__Exercise instructions__
Rewrite the lines of the records below as a numbered list, one entry per line, skipping blank lines and leaving out the pictures.

◇ ◇ ◇ ◇

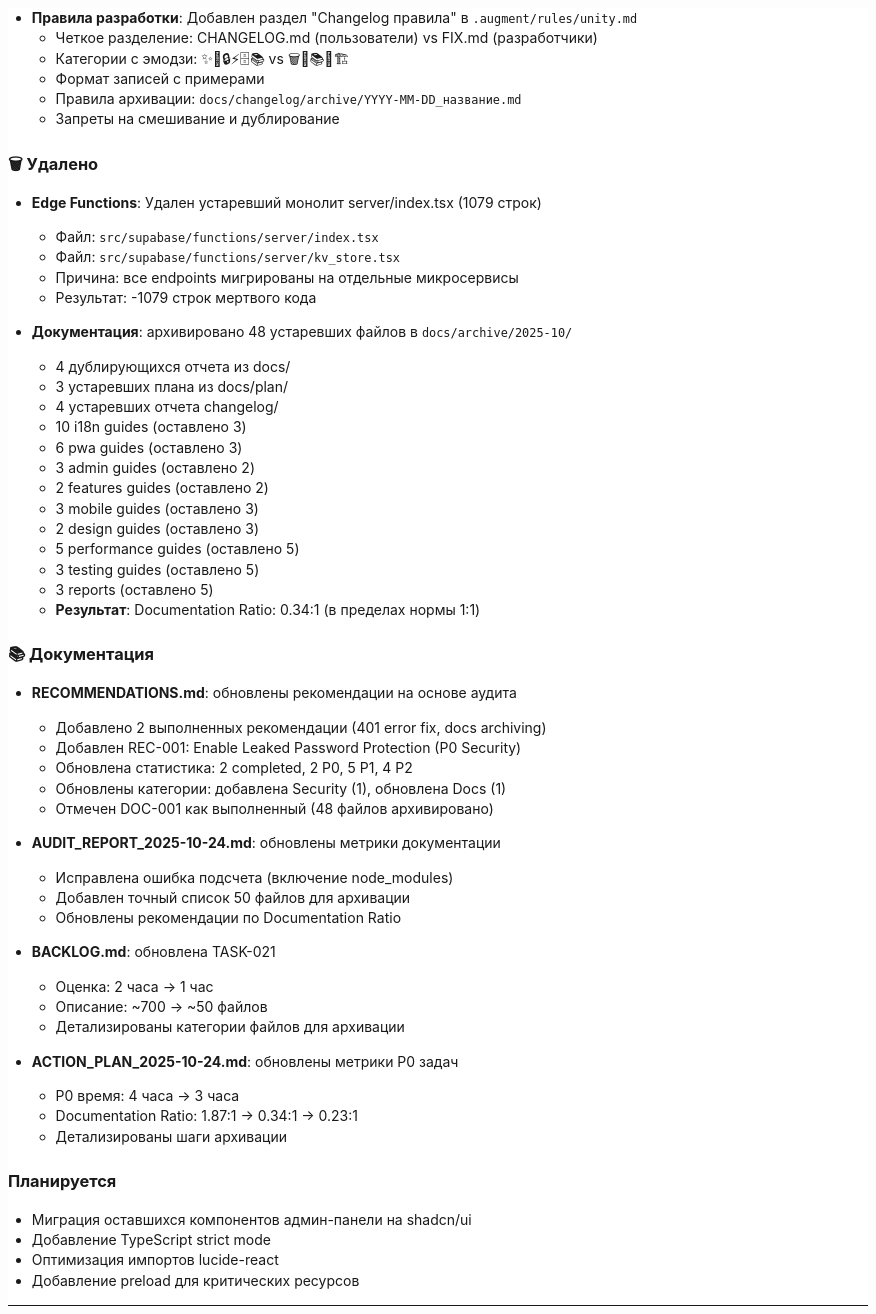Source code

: - **Правила разработки**: Добавлен раздел "Changelog правила" в `.augment/rules/unity.md`
  - Четкое разделение: CHANGELOG.md (пользователи) vs FIX.md (разработчики)
  - Категории с эмодзи: ✨🐛🔒⚡🗄️📚 vs 🗑️🔄📚✅🏗️
  - Формат записей с примерами
  - Правила архивации: `docs/changelog/archive/YYYY-MM-DD_название.md`
  - Запреты на смешивание и дублирование

### 🗑️ Удалено
- **Edge Functions**: Удален устаревший монолит server/index.tsx (1079 строк)
  - Файл: `src/supabase/functions/server/index.tsx`
  - Файл: `src/supabase/functions/server/kv_store.tsx`
  - Причина: все endpoints мигрированы на отдельные микросервисы
  - Результат: -1079 строк мертвого кода

- **Документация**: архивировано 48 устаревших файлов в `docs/archive/2025-10/`
  - 4 дублирующихся отчета из docs/
  - 3 устаревших плана из docs/plan/
  - 4 устаревших отчета changelog/
  - 10 i18n guides (оставлено 3)
  - 6 pwa guides (оставлено 3)
  - 3 admin guides (оставлено 2)
  - 2 features guides (оставлено 2)
  - 3 mobile guides (оставлено 3)
  - 2 design guides (оставлено 3)
  - 5 performance guides (оставлено 5)
  - 3 testing guides (оставлено 5)
  - 3 reports (оставлено 5)
  - **Результат**: Documentation Ratio: 0.34:1 (в пределах нормы 1:1)

### 📚 Документация
- **RECOMMENDATIONS.md**: обновлены рекомендации на основе аудита
  - Добавлено 2 выполненных рекомендации (401 error fix, docs archiving)
  - Добавлен REC-001: Enable Leaked Password Protection (P0 Security)
  - Обновлена статистика: 2 completed, 2 P0, 5 P1, 4 P2
  - Обновлены категории: добавлена Security (1), обновлена Docs (1)
  - Отмечен DOC-001 как выполненный (48 файлов архивировано)

- **AUDIT_REPORT_2025-10-24.md**: обновлены метрики документации
  - Исправлена ошибка подсчета (включение node_modules)
  - Добавлен точный список 50 файлов для архивации
  - Обновлены рекомендации по Documentation Ratio

- **BACKLOG.md**: обновлена TASK-021
  - Оценка: 2 часа → 1 час
  - Описание: ~700 → ~50 файлов
  - Детализированы категории файлов для архивации

- **ACTION_PLAN_2025-10-24.md**: обновлены метрики P0 задач
  - P0 время: 4 часа → 3 часа
  - Documentation Ratio: 1.87:1 → 0.34:1 → 0.23:1
  - Детализированы шаги архивации

### Планируется
- Миграция оставшихся компонентов админ-панели на shadcn/ui
- Добавление TypeScript strict mode
- Оптимизация импортов lucide-react
- Добавление preload для критических ресурсов

---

◇ ◇ ◇ ◇

__Response to the task__
1. Source code
2. : - **Правила разработки**: Добавлен раздел "Changelog правила" в `.augment/rules/unity.md`
3.   - Четкое разделение: CHANGELOG.md (пользователи) vs FIX.md (разработчики)
4.   - Категории с эмодзи: ✨🐛🔒⚡🗄️📚 vs 🗑️🔄📚✅🏗️
5.   - Формат записей с примерами
6.   - Правила архивации: `docs/changelog/archive/YYYY-MM-DD_название.md`
7.   - Запреты на смешивание и дублирование
8. ### 🗑️ Удалено
9. - **Edge Functions**: Удален устаревший монолит server/index.tsx (1079 строк)
10.   - Файл: `src/supabase/functions/server/index.tsx`
11.   - Файл: `src/supabase/functions/server/kv_store.tsx`
12.   - Причина: все endpoints мигрированы на отдельные микросервисы
13.   - Результат: -1079 строк мертвого кода
14. - **Документация**: архивировано 48 устаревших файлов в `docs/archive/2025-10/`
15.   - 4 дублирующихся отчета из docs/
16.   - 3 устаревших плана из docs/plan/
17.   - 4 устаревших отчета changelog/
18.   - 10 i18n guides (оставлено 3)
19.   - 6 pwa guides (оставлено 3)
20.   - 3 admin guides (оставлено 2)
21.   - 2 features guides (оставлено 2)
22.   - 3 mobile guides (оставлено 3)
23.   - 2 design guides (оставлено 3)
24.   - 5 performance guides (оставлено 5)
25.   - 3 testing guides (оставлено 5)
26.   - 3 reports (оставлено 5)
27.   - **Результат**: Documentation Ratio: 0.34:1 (в пределах нормы 1:1)
28. ### 📚 Документация
29. - **RECOMMENDATIONS.md**: обновлены рекомендации на основе аудита
30.   - Добавлено 2 выполненных рекомендации (401 error fix, docs archiving)
31.   - Добавлен REC-001: Enable Leaked Password Protection (P0 Security)
32.   - Обновлена статистика: 2 completed, 2 P0, 5 P1, 4 P2
33.   - Обновлены категории: добавлена Security (1), обновлена Docs (1)
34.   - Отмечен DOC-001 как выполненный (48 файлов архивировано)
35. - **AUDIT_REPORT_2025-10-24.md**: обновлены метрики документации
36.   - Исправлена ошибка подсчета (включение node_modules)
37.   - Добавлен точный список 50 файлов для архивации
38.   - Обновлены рекомендации по Documentation Ratio
39. - **BACKLOG.md**: обновлена TASK-021
40.   - Оценка: 2 часа → 1 час
41.   - Описание: ~700 → ~50 файлов
42.   - Детализированы категории файлов для архивации
43. - **ACTION_PLAN_2025-10-24.md**: обновлены метрики P0 задач
44.   - P0 время: 4 часа → 3 часа
45.   - Documentation Ratio: 1.87:1 → 0.34:1 → 0.23:1
46.   - Детализированы шаги архивации
47. ### Планируется
48. - Миграция оставшихся компонентов админ-панели на shadcn/ui
49. - Добавление TypeScript strict mode
50. - Оптимизация импортов lucide-react
51. - Добавление preload для критических ресурсов
52. ---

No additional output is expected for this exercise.